Learning About Flowers in a New Context
Updated: Feb 5, 2021
Even though I’ve been gardening for many years, growing flowers to sell has made me learn new tricks, even with familiar plants. During this first year of Tiny Footprint Flowers I’ve started to see plants that have been in my garden for years with a whole new eye—a more pragmatic eye. I’ve been delighted to find that some of my old favorites are wonderful for long-lasting bouquets, but I’ve also decided that some plants may need to be replaced with more useful varieties.
Don and I sell some of our flowers to florists, but we also sell to people in our community. Our aim is to have bouquets that last a week, so I’ve done some testing to see which flowers can hit that mark. I’ve learned about harvesting early, using hydration solution, keeping leaves out of the water and keeping vases clean. Those are the basics. But there are many other nuances to learn about each flower we grow and sometimes I test conventional wisdom. Zinnias don’t like to be in the cooler—that’s the conventional wisdom. Out of necessity I’ve tested an overnight stay in the cooler and found that it doesn’t hurt them, but I haven’t challenged them beyond that. Conventional wisdom says that roses are fine in the cooler, but I found out the hard way that one of my roses, ‘Eyepaint,’ can’t take it—even an overnight stay reduces vase life dramatically. If I don’t put it in the cooler, ‘Eyepaint’ can last a week, which is surprisingly long for a rose.

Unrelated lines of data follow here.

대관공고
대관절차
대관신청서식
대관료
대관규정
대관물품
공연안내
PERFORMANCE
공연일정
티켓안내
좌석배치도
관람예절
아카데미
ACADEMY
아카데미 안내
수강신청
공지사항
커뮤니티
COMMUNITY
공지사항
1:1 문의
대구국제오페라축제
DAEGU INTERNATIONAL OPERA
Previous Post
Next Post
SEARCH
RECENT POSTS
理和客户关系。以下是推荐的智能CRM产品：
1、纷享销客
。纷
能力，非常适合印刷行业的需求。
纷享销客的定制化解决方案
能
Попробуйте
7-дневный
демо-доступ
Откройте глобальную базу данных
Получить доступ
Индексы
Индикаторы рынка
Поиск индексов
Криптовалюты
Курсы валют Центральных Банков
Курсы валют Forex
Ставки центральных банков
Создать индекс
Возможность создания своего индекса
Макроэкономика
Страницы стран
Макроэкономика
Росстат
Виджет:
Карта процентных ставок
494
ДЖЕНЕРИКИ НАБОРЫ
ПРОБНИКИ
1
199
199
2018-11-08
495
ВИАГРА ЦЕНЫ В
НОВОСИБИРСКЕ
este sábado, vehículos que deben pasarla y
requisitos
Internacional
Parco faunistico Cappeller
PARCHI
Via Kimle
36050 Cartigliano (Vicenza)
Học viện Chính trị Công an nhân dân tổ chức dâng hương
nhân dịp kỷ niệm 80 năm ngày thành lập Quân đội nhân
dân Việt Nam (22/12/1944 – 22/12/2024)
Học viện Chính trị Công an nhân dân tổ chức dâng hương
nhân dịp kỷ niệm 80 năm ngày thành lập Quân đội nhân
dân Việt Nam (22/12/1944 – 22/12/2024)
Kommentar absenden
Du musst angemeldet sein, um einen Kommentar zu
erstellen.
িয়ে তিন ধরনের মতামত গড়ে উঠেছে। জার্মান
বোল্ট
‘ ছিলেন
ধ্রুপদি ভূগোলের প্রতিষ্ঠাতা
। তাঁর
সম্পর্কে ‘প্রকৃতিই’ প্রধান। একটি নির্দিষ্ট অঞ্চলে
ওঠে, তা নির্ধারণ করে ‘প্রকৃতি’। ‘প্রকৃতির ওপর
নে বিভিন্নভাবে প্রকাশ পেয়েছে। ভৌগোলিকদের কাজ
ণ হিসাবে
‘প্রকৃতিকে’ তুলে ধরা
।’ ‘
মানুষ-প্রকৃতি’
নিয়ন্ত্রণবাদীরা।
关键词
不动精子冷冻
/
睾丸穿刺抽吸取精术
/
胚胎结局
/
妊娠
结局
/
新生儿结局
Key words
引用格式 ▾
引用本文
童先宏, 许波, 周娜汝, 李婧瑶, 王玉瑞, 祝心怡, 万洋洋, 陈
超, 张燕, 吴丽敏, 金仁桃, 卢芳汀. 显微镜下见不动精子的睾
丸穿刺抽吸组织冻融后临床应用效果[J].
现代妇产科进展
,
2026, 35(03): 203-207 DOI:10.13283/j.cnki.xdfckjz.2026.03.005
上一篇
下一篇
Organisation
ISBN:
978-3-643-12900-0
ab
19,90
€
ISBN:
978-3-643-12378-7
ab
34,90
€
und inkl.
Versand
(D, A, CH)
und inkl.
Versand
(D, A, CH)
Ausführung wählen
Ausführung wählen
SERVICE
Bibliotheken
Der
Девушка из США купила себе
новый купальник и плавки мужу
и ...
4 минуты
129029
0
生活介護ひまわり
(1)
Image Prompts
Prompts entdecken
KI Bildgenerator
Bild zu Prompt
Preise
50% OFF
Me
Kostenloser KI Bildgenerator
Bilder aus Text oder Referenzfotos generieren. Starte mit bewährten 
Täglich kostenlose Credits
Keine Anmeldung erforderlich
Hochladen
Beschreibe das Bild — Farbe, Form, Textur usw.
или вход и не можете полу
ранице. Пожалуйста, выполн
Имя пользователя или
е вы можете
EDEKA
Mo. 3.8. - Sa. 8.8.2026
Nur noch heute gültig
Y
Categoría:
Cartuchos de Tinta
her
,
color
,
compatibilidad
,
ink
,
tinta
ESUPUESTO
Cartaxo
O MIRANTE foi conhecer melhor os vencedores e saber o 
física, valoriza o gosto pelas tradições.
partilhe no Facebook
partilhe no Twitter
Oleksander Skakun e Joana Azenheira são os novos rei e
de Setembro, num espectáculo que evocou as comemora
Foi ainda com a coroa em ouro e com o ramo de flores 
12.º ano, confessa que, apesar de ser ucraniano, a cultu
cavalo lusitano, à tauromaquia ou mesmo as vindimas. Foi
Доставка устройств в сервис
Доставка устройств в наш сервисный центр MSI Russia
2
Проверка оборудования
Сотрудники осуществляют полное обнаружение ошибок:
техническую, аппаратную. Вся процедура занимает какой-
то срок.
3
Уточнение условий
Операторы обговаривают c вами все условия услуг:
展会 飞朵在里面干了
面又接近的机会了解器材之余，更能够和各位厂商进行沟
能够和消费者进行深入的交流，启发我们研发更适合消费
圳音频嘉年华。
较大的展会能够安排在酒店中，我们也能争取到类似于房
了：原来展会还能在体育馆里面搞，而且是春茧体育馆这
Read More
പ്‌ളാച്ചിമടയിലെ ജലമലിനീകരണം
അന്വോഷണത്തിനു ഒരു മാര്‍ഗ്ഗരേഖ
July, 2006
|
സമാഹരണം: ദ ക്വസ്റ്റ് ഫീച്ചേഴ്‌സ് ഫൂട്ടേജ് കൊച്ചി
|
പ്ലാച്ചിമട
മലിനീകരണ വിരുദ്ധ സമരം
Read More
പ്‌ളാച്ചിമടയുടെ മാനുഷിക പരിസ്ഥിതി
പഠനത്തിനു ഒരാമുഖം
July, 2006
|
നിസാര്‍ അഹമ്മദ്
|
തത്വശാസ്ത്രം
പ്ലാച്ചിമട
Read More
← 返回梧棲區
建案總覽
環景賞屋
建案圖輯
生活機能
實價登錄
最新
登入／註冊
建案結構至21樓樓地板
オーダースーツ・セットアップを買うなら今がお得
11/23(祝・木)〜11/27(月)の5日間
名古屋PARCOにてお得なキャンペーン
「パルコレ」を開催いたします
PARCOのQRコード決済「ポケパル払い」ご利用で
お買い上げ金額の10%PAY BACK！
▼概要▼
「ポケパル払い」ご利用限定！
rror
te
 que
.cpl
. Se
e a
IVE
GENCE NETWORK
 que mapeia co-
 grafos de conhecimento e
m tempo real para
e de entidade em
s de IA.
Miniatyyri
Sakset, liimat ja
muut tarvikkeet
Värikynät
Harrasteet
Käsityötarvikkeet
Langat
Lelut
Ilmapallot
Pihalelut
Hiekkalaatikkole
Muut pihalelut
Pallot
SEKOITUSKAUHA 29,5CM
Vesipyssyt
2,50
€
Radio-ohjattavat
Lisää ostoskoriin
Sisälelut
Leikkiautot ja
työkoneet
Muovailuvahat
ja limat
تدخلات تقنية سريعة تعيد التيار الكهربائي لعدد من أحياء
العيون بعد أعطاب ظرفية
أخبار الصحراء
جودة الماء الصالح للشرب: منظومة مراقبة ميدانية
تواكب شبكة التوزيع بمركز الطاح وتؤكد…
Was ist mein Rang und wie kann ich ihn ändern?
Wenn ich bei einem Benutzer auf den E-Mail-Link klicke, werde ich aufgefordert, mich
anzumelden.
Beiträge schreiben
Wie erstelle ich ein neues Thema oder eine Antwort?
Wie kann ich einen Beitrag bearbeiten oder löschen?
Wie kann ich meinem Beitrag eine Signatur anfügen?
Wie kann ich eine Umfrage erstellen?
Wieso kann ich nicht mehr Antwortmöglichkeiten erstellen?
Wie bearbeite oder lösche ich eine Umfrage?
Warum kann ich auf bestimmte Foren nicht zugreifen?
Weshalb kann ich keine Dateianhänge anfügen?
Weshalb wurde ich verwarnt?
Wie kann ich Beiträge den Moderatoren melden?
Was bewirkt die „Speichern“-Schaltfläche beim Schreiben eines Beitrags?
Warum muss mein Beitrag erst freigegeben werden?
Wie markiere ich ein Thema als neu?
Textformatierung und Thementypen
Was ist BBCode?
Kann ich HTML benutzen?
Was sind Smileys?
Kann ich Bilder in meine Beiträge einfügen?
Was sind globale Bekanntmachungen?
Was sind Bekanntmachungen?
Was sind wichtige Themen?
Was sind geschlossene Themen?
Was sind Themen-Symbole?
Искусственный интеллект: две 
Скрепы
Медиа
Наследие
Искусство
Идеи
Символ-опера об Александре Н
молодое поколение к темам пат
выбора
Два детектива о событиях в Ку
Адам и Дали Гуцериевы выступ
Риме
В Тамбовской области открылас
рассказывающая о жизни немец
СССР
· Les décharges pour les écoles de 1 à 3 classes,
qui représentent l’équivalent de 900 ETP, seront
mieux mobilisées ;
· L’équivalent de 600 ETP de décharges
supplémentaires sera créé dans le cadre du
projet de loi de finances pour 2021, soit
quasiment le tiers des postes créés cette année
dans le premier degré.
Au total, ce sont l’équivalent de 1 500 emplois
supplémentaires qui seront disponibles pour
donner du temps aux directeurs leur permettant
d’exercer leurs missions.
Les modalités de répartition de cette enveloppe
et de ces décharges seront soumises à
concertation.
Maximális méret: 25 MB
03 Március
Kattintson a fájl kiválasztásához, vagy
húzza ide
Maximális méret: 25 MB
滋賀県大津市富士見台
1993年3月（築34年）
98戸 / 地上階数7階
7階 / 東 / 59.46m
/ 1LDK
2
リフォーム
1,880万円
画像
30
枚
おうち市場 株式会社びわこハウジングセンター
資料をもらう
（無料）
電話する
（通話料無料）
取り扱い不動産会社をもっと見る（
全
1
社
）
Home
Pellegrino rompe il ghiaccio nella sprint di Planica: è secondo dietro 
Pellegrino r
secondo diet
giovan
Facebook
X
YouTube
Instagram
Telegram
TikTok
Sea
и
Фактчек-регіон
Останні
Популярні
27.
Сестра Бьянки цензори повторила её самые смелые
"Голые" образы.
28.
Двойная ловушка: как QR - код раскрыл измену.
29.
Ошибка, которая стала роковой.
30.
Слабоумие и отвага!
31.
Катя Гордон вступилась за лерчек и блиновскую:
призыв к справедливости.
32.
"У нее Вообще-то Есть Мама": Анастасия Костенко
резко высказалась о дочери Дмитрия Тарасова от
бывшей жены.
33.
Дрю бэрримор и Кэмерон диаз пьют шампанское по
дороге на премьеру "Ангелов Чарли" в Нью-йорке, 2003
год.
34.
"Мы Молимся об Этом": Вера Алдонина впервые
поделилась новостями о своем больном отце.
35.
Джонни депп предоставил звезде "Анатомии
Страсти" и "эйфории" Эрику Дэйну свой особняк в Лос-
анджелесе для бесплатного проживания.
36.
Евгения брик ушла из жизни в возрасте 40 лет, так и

I’ve also found that some non-standard flowers, such as fuchsias, can work in bouquets. I have an old variety called ‘Nettala’ that has an unusual form and wonderful vase life. I tuck that into some of our bouquets and people love it. Geranium 'Bikovo' is another example of a useful filler that lasts and adds a bit of fragrance.
My back yard has always had flowers and shrubs set in a several beds connected by curving walkways. I’ve kept that form because it will always be our private garden and family retreat. But I can tuck in quite a few things to sell. I’ve always suffered from plant lust (the desire for more and more new plants) so it was my habit to change out the annuals, but now I want new things that I can use for bouquets. I sometimes look at things in my private garden and ask if they’re earning their keep. Or could they be replaced with something more floriferous, something that would crank out stems of high-dollar blooms? That kind of thinking keeps me browsing websites and visiting nurseries. If you suffer from plant lust, you might like the site of the same name, plantlust.com. And if that isn’t enough, try Annie’s Annuals and Floret. You’re sure to learn new things about flowers, just like I did.